**Aim of the exercise**: Strip the pictures, then copy the remaining data exactly as it stands.

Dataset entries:
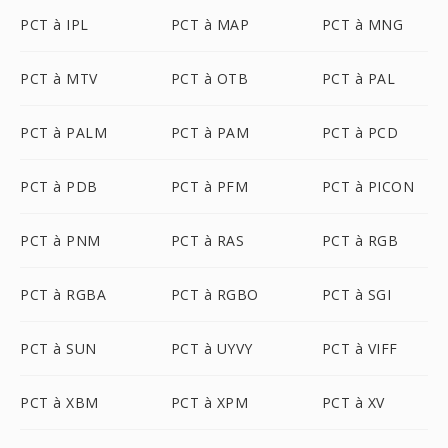
PCT à IPL
PCT à MAP
PCT à MNG
PCT à MTV
PCT à OTB
PCT à PAL
PCT à PALM
PCT à PAM
PCT à PCD
PCT à PDB
PCT à PFM
PCT à PICON
PCT à PNM
PCT à RAS
PCT à RGB
PCT à RGBA
PCT à RGBO
PCT à SGI
PCT à SUN
PCT à UYVY
PCT à VIFF
PCT à XBM
PCT à XPM
PCT à XV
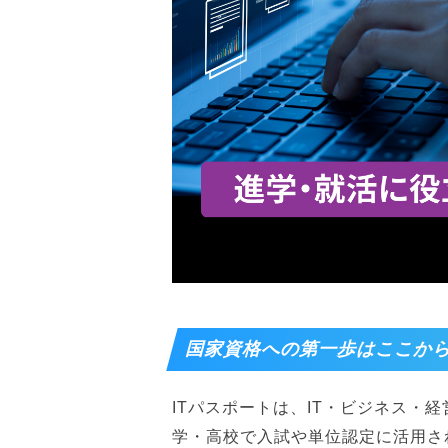
国家資格への第一歩はここか
ITパスポートは、IT・ビジネス・
学・高校で入試や単位認定に活用さ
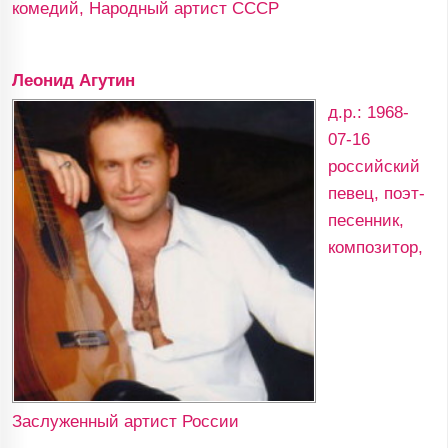
комедий, Народный артист СССР
Леонид Агутин
д.р.: 1968-
07-16
российский
певец, поэт-
песенник,
композитор,
Заслуженный артист России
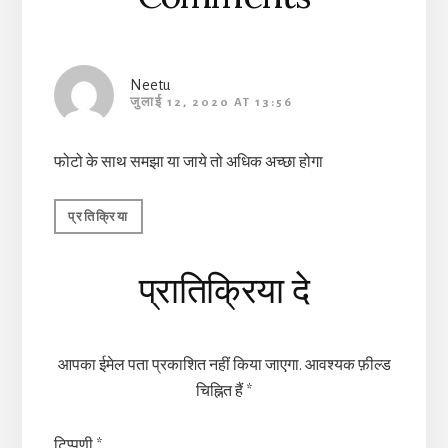
Neetu
जुलाई 12, 2020 AT 13:56
फोटो के साथ समझा या जाये तो अधिक अच्छा होगा
प्रतिक्रिया
प्रातिक्रिया दे
आपका ईमेल पता प्रकाशित नहीं किया जाएगा.
आवश्यक फ़ील्ड
चिह्नित हैं
*
टिप्पणी
*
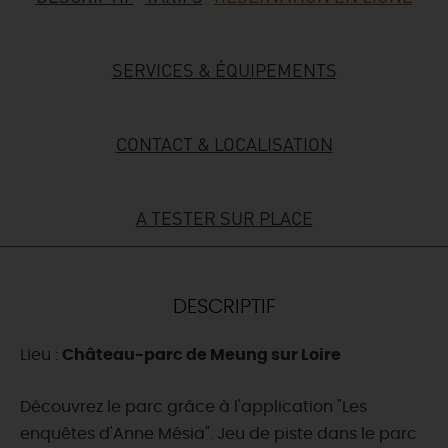
DEMAIN
SERVICES & ÉQUIPEMENTS
CE WEEK-END
CONTACT & LOCALISATION
CETTE SEMAINE
A TESTER SUR PLACE
TOUT L'AGENDA
DESCRIPTIF
Lieu :
Château-parc de Meung sur Loire
Découvrez le parc grâce à l'application "Les
enquêtes d'Anne Mésia". Jeu de piste dans le parc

**Exercise response**:
PCT à IPL
PCT à MAP
PCT à MNG
PCT à MTV
PCT à OTB
PCT à PAL
PCT à PALM
PCT à PAM
PCT à PCD
PCT à PDB
PCT à PFM
PCT à PICON
PCT à PNM
PCT à RAS
PCT à RGB
PCT à RGBA
PCT à RGBO
PCT à SGI
PCT à SUN
PCT à UYVY
PCT à VIFF
PCT à XBM
PCT à XPM
PCT à XV
国家資格への第一歩はここか
ITパスポートは、IT・ビジネス・
学・高校で入試や単位認定に活用さ
комедий, Народный артист СССР
Леонид Агутин
д.р.: 1968-
07-16
российский
певец, поэт-
песенник,
композитор,
Заслуженный артист России
Neetu
जुलाई 12, 2020 AT 13:56
फोटो के साथ समझा या जाये तो अधिक अच्छा होगा
प्रतिक्रिया
प्रातिक्रिया दे
आपका ईमेल पता प्रकाशित नहीं किया जाएगा.
आवश्यक फ़ील्ड
चिह्नित हैं
*
टिप्पणी
*
DEMAIN
SERVICES & ÉQUIPEMENTS
CE WEEK-END
CONTACT & LOCALISATION
CETTE SEMAINE
A TESTER SUR PLACE
TOUT L'AGENDA
DESCRIPTIF
Lieu :
Château-parc de Meung sur Loire
Découvrez le parc grâce à l'application "Les
enquêtes d'Anne Mésia". Jeu de piste dans le parc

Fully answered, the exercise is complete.